== Assigned task ==
List every line in the items below that contains the word "Enhypen", copying each such line in full.
*** Opening Data ***
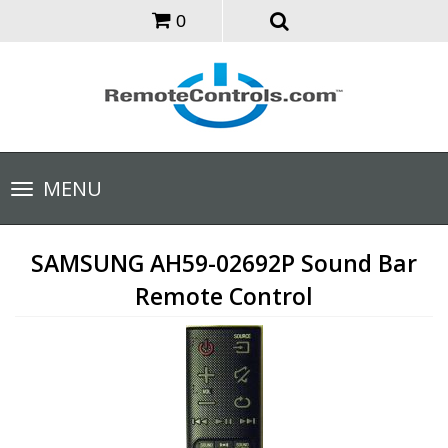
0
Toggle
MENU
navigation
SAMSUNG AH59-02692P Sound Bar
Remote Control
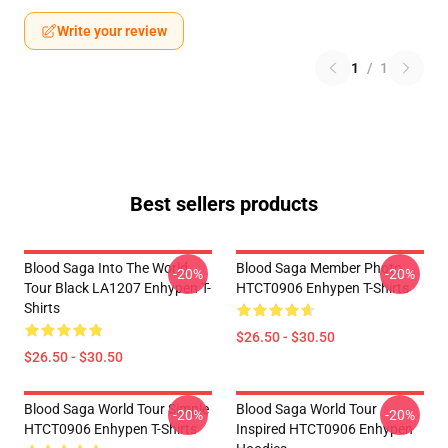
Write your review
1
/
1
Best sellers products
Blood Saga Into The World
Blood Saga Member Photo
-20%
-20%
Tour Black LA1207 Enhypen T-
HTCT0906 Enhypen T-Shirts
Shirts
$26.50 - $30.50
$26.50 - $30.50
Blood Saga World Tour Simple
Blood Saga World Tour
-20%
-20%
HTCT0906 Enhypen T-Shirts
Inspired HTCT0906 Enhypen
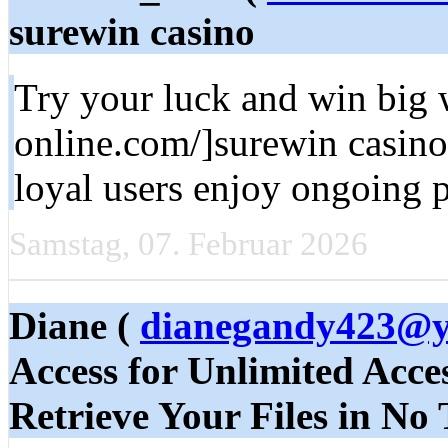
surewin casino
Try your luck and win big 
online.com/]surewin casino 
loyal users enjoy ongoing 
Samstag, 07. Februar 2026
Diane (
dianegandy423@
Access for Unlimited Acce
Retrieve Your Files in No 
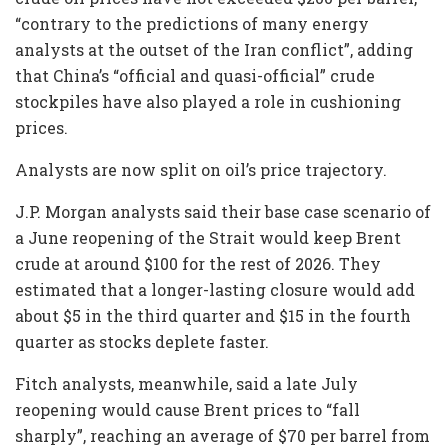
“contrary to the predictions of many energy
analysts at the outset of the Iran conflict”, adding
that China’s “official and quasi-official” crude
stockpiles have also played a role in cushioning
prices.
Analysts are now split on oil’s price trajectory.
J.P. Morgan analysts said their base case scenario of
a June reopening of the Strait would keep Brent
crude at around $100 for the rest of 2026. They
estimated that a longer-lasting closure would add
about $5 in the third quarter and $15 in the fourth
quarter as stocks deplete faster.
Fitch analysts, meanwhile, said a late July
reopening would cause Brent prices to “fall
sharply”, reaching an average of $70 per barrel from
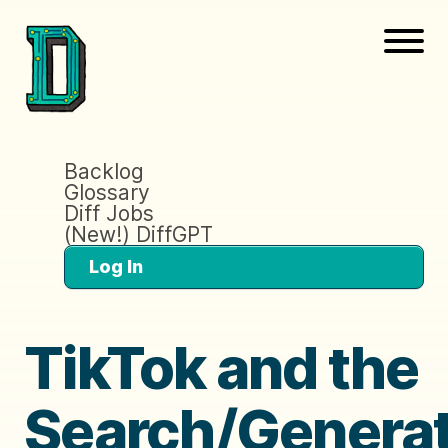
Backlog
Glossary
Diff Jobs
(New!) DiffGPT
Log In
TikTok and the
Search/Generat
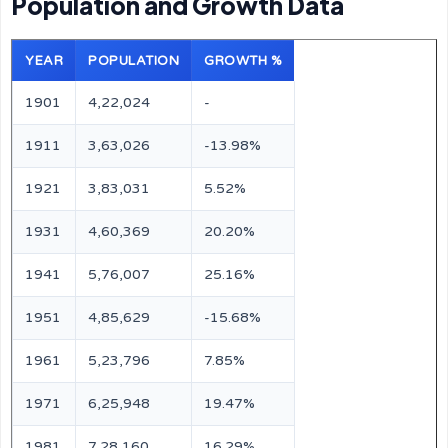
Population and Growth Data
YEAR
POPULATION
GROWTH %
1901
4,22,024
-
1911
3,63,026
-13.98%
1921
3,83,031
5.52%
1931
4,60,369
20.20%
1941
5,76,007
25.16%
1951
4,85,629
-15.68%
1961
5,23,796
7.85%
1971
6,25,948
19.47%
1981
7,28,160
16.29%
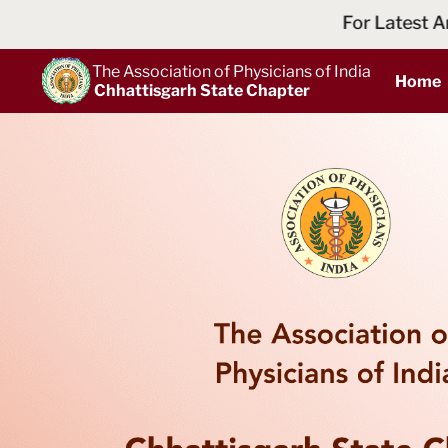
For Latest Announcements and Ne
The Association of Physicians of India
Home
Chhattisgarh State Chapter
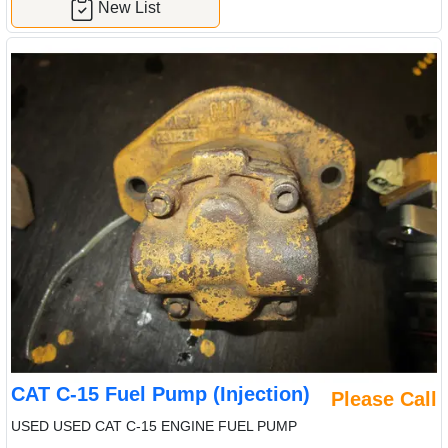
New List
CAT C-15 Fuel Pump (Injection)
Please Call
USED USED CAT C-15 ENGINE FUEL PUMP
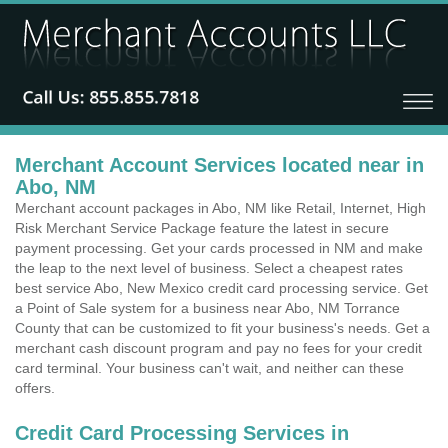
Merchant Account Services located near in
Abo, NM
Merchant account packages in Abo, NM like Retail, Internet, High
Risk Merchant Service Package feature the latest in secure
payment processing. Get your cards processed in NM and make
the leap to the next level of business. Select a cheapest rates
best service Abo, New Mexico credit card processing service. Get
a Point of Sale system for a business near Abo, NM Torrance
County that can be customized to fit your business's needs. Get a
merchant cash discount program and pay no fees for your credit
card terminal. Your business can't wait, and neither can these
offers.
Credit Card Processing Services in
*** Closing Data ***
*** Opening Data ***
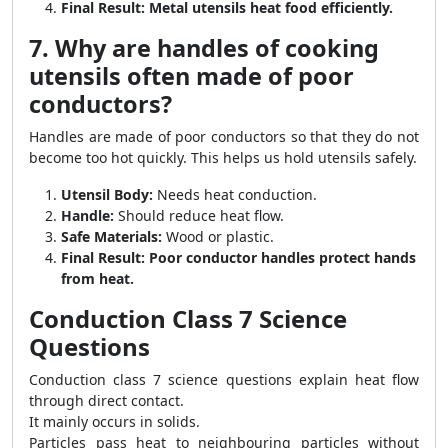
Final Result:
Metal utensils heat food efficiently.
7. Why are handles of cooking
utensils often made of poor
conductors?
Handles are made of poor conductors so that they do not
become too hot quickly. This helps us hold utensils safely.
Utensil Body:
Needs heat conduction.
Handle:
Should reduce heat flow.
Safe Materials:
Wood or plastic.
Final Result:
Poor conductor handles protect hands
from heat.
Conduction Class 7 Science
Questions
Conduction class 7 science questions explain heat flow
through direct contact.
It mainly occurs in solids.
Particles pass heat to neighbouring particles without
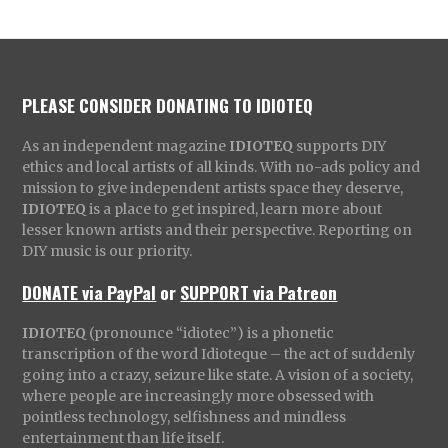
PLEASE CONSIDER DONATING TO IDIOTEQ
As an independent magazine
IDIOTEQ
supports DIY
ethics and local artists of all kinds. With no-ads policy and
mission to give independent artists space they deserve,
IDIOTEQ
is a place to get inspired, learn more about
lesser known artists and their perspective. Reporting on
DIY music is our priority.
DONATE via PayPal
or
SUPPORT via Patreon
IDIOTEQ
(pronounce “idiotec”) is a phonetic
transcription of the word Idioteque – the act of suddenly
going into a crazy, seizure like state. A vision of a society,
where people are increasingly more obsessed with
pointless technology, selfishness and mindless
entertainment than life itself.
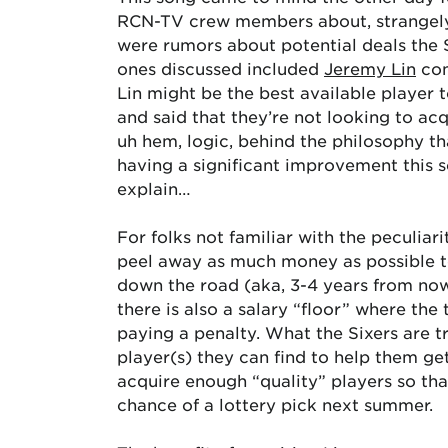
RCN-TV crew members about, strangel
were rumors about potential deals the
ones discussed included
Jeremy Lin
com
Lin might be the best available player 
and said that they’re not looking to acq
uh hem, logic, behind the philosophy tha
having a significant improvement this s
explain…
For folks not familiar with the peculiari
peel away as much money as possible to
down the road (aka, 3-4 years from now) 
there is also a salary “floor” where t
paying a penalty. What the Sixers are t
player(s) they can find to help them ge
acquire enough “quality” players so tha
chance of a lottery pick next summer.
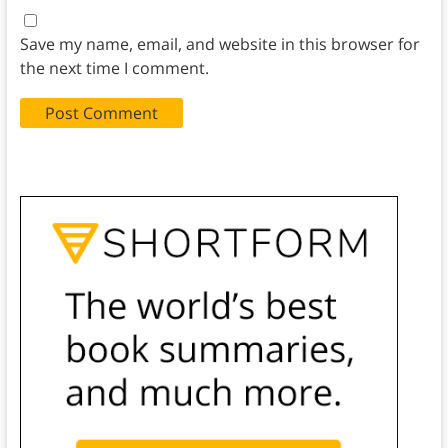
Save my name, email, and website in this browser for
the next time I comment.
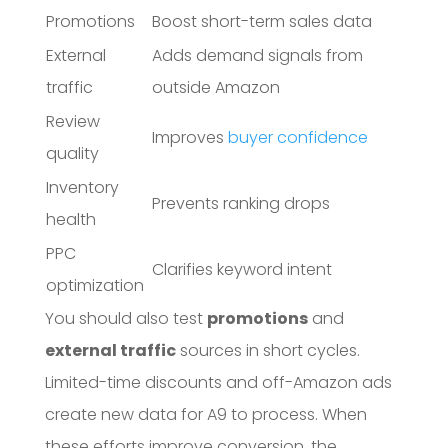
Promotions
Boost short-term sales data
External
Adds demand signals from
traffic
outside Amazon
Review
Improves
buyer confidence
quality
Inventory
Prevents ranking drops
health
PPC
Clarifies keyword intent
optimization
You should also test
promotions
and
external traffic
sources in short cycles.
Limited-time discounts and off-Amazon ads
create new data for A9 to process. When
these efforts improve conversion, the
*** Closing Data ***
== Answer to this exercise ==
Tour Black LA1207 Enhypen T-
HTCT0906 Enhypen T-Shirts
HTCT0906 Enhypen T-Shirts
Inspired HTCT0906 Enhypen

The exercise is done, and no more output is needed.